D'après Kamel Chibli, "la solidarité, valeur de la gauche, est au cœur de l'action gouvernementale". C'est ce que publiait le  secrétaire national au Handicap et à Lutte contre la pauvreté le 5 décembre 2014 sur le site du Parti socialiste. L'action de la gauche est-elle toujours empreinte de cette philosophie ? 

Le cercle de réflexion des socialistes, Terra nova, préconise explicitement le largage de la classe ouvrière.
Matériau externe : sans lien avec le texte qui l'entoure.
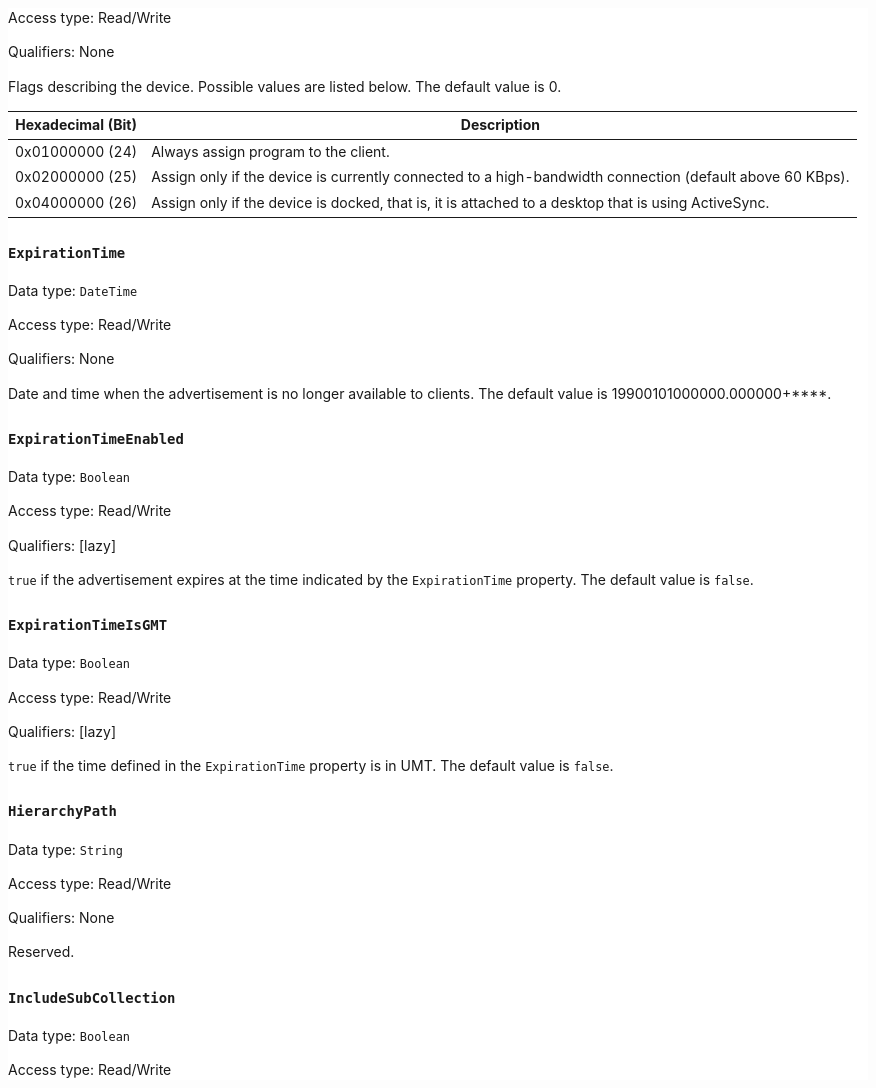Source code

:  Access type: Read/Write

 Qualifiers: None

 Flags describing the device. Possible values are listed below. The default value is 0.

|Hexadecimal (Bit)|Description|
|-------------------------|-----------------|
|0x01000000 (24)|Always assign program to the client.|
|0x02000000 (25)|Assign only if the device is currently connected to a high-bandwidth connection (default above 60 KBps).|
|0x04000000 (26)|Assign only if the device is docked, that is, it is attached to a desktop that is using ActiveSync.|

### `ExpirationTime`
 Data type: `DateTime`

 Access type: Read/Write

 Qualifiers: None

 Date and time when the advertisement is no longer available to clients. The default value is 19900101000000.000000+****.

### `ExpirationTimeEnabled`
 Data type: `Boolean`

 Access type: Read/Write

 Qualifiers: [lazy]

 `true` if the advertisement expires at the time indicated by the `ExpirationTime` property. The default value is `false`.

### `ExpirationTimeIsGMT`
 Data type: `Boolean`

 Access type: Read/Write

 Qualifiers: [lazy]

 `true` if the time defined in the `ExpirationTime` property is in UMT. The default value is `false`.

### `HierarchyPath`
 Data type: `String`

 Access type: Read/Write

 Qualifiers: None

 Reserved.

### `IncludeSubCollection`
 Data type: `Boolean`

 Access type: Read/Write

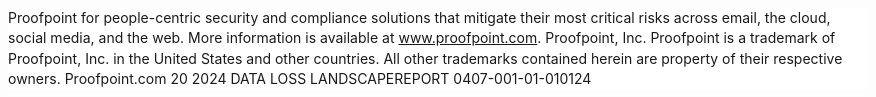 Proofpoint for people\-centric security and compliance solutions that mitigate their most critical risks across 
email, the cloud, social media, and the web. More information is available at www.proofpoint.com. 
Proofpoint, Inc. Proofpoint is a trademark of Proofpoint, Inc. in the United States and other countries. 
All other trademarks contained herein are property of their respective owners. Proofpoint.com
20
2024 DATA LOSS LANDSCAPEREPORT
0407\-001\-01\-010124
En effet, il considère que ce qu'il reste de la classe ouvrière en France a vocation à voter pour le Front national et n'intéresse peu ou pas le PS. Le PS doit s'adresser à d'autres groupes comme les immigrés, les homosexuels, etc. Par une singulière dérision, le cercle Terra Nova est présidé par l'héritier d'une dynastie de syndicalistes ouvriers, François Chérèque ; Terra Nova qui a ouvertement affiché sa décision de se détourner de la classe ouvrière.  
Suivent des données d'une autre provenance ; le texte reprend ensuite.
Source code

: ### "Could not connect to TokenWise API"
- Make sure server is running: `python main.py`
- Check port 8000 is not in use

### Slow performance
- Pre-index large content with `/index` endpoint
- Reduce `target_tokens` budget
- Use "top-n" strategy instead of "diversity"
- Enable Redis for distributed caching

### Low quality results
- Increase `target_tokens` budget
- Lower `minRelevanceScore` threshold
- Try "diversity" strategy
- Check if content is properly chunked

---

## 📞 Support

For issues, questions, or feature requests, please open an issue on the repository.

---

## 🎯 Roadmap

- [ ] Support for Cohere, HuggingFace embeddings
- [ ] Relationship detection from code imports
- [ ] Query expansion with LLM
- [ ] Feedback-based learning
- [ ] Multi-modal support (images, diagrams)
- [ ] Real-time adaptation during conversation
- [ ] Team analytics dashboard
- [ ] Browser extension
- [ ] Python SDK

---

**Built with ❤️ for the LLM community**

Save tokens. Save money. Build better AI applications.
La philosophie dominante à gauche n'a rien à voir avec l'esprit social, sa philosophie est à la fois libérale et libertaire. A partir du moment où elle accepte les hypothèses mondialistes et les contraintes européennes telles qu'elles s'expriment sans essayer de les remettre en cause, sa marche de manœuvre est très restreinte. La gauche est aujourd'hui la représentante des puissants de ce monde. Sur le plan de la diplomatie, l'assujettissement sans précédent de François Hollande à la politique des Etats-Unis est aussi le signe d'une gauche qui n'est plus celle défendant les petits contre les gros mais celle qui matraque les petits au nom des gros.